Per sapere a chi appartiene il domani sarà necessario comprendere se e come queste nuove realtà “laiche” manterranno le variegate promesse contenute nei programmi elettorali che hanno convinto così tanti studenti; se sapranno stabilire una collaborazione virtuosa tra i diversi campus, allargando così le istanze di poche università private ed elitarie di Beirut a tutto l’ambiente universitario periferico e possibilmente a quello di tutta l’educazione superiore e in particolare a quella pubblica; se riusciranno a creare strutture che permetteranno loro di mantenere una totale autonomia, senza rischiare di essere cooptati o manipolati da partiti o ideologie tanto nazionali quanto regionali; nonché di assicurare una continuità sul lungo termine, in contrasto con la volatilità e transitorietà dell’esperienza universitaria o con la sempre più crescente diaspora giovanile, che caratterizza in particolare la classe più istruita; infine, se riusciranno a mantenere questa rete di partenariato tra realtà esterne all’ambiente universitario, che sembrano lentamente sfidare la longa manus dell’establishment politico tradizionale.

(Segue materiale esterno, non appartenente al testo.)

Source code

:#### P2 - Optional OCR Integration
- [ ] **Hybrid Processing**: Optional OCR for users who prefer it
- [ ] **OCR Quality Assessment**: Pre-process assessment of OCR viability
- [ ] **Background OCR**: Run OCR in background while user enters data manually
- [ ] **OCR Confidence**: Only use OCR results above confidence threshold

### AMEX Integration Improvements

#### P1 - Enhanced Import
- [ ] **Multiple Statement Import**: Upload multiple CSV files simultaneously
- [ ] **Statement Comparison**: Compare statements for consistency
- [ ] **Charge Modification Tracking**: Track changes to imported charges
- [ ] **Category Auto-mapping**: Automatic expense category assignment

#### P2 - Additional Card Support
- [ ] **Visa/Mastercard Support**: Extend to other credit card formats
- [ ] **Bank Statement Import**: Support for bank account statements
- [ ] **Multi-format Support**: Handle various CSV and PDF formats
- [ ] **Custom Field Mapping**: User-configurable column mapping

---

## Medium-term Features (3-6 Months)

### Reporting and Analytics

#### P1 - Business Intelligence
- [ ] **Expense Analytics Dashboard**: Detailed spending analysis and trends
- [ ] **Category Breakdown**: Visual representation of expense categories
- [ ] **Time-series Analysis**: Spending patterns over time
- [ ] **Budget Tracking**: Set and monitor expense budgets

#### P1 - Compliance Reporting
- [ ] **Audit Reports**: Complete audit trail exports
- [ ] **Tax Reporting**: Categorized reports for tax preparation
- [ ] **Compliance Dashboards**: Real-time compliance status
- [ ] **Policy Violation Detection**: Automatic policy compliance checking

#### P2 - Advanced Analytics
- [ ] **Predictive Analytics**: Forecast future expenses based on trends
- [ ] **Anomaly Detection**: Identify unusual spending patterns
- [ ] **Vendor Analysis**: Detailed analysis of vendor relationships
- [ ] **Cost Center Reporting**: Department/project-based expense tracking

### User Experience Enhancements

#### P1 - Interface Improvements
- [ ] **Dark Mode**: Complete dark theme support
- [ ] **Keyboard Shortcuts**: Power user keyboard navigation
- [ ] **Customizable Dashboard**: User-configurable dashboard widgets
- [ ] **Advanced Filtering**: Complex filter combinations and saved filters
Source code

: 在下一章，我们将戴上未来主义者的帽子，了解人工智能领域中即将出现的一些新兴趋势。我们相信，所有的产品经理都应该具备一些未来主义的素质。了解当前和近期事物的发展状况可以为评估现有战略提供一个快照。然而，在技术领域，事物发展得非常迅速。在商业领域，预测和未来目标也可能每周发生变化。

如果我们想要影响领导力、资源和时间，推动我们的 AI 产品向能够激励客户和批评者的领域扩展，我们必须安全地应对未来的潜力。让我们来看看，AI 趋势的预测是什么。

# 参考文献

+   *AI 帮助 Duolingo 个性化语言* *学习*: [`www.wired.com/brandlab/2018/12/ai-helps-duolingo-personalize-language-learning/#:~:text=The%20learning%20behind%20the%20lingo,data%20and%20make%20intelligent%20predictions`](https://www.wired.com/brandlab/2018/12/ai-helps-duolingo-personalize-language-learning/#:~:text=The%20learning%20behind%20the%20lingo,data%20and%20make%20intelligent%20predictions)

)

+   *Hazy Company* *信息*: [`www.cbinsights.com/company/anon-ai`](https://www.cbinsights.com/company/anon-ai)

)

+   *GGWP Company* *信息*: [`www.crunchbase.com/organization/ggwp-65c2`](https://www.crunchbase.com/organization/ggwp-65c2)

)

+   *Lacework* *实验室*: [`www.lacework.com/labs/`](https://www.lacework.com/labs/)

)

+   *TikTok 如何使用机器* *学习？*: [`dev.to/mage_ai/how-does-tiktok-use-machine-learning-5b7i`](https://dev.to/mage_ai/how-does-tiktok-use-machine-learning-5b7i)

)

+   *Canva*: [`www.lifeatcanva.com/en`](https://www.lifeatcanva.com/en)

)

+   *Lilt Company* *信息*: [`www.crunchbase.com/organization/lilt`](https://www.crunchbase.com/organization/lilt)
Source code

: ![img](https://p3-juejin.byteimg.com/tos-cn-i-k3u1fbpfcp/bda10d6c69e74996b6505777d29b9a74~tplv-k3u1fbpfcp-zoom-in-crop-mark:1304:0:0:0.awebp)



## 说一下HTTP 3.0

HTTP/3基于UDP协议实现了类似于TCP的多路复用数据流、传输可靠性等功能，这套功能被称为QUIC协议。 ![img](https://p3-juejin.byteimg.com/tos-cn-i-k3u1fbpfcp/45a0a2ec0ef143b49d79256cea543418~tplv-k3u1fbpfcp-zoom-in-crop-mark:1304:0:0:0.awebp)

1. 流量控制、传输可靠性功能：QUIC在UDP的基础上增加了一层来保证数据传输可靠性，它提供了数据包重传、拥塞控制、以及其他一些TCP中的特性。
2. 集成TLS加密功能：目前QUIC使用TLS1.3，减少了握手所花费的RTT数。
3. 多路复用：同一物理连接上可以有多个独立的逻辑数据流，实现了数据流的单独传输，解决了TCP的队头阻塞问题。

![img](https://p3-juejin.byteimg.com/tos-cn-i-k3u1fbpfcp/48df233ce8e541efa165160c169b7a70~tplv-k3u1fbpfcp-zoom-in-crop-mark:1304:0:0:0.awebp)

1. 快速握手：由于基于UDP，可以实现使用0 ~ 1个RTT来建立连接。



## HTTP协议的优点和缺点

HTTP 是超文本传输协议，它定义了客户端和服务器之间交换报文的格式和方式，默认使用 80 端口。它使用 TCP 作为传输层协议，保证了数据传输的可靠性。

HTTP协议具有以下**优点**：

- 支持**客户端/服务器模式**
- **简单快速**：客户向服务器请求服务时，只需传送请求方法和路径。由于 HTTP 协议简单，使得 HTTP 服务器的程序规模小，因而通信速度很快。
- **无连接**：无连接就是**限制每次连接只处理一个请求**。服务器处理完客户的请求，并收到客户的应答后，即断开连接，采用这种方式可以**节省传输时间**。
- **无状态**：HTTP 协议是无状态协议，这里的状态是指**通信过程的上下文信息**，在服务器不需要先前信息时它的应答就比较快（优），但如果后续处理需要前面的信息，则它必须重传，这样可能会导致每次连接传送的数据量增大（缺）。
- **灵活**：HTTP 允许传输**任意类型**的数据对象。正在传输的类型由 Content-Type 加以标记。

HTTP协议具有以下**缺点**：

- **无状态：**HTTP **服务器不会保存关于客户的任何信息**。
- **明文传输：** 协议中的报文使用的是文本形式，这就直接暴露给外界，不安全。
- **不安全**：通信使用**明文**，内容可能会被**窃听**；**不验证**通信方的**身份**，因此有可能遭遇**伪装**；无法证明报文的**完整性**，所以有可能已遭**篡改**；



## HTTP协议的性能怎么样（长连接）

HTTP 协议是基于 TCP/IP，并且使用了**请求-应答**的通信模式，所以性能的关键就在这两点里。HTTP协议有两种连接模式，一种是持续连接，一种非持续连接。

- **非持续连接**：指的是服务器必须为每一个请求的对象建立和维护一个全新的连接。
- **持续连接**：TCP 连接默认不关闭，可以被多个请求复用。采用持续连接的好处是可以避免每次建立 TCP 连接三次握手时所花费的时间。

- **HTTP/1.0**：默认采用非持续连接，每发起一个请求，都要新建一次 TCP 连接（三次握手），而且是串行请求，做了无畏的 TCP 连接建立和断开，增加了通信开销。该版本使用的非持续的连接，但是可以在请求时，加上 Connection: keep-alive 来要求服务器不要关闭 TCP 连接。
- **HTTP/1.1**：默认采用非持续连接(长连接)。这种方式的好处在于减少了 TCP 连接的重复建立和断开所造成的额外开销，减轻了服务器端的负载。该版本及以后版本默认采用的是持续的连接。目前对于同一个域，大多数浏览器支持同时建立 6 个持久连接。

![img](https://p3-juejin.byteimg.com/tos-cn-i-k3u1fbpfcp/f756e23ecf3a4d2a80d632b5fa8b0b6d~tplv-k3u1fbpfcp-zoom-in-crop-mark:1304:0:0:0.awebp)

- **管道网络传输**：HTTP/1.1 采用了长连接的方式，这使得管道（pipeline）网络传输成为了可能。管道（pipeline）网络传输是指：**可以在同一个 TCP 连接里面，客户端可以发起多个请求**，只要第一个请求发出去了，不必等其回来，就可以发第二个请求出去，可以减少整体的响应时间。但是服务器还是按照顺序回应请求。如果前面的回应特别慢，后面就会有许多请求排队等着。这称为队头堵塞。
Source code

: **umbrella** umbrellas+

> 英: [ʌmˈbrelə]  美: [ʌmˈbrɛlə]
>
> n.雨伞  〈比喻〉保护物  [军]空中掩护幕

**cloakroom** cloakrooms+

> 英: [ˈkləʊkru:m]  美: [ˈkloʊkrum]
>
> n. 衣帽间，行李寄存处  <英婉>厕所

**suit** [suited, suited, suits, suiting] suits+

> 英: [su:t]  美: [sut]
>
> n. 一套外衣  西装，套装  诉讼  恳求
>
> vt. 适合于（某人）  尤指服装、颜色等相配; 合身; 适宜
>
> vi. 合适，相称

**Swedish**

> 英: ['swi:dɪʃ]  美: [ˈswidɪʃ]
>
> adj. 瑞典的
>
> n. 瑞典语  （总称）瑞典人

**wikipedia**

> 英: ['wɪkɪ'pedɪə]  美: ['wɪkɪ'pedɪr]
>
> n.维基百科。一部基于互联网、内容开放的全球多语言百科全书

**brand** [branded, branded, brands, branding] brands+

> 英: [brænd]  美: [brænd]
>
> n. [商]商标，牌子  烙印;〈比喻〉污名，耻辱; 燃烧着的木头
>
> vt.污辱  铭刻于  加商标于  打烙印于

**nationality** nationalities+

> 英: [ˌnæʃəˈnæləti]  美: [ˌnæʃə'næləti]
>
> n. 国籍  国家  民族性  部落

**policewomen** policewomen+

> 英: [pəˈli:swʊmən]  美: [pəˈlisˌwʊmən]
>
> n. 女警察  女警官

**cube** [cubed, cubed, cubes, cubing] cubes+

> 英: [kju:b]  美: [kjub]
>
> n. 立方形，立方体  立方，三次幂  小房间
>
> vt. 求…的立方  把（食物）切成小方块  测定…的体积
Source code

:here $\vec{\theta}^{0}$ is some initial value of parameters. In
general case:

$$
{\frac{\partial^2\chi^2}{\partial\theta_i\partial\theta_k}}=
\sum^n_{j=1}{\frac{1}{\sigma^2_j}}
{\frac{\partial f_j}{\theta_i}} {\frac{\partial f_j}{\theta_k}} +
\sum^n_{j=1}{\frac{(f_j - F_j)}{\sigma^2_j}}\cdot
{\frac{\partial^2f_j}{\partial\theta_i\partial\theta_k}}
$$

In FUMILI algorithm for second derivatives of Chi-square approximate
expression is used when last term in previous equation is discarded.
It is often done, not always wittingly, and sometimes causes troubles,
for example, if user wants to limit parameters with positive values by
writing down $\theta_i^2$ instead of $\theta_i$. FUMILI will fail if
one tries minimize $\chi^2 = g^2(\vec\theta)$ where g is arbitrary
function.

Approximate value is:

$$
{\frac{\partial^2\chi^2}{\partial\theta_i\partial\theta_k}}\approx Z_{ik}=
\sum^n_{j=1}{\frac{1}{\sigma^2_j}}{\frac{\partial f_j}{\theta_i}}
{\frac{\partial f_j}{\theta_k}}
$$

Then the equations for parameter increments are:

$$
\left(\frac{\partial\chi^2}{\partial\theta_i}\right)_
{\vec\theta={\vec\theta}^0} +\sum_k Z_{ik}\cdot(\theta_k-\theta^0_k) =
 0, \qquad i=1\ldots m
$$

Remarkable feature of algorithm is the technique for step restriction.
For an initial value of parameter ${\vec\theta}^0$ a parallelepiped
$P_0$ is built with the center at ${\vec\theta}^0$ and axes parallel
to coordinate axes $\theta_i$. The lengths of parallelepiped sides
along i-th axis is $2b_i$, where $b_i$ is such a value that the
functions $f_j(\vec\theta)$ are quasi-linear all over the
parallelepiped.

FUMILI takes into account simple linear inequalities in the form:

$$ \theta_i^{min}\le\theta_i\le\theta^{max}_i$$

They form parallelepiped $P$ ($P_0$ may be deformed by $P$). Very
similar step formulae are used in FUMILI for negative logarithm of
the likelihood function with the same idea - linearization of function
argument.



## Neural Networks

Si tratta di sfide particolarmente impegnative e verificabili solo sul lungo termine, che non possono essere affrontate né con entusiasmi fugaci né assecondando le “mode”[47]. Tuttavia, come afferma l’analista politico e giornalista libanese Hazem Saghieh: ignorare queste domande significa rendere ancora più difficile il processo di cambiamento che sembra essersi affermato in maniera evidente in alcuni campus universitari privati e che non pare avere intenzione di fermarsi lì[48].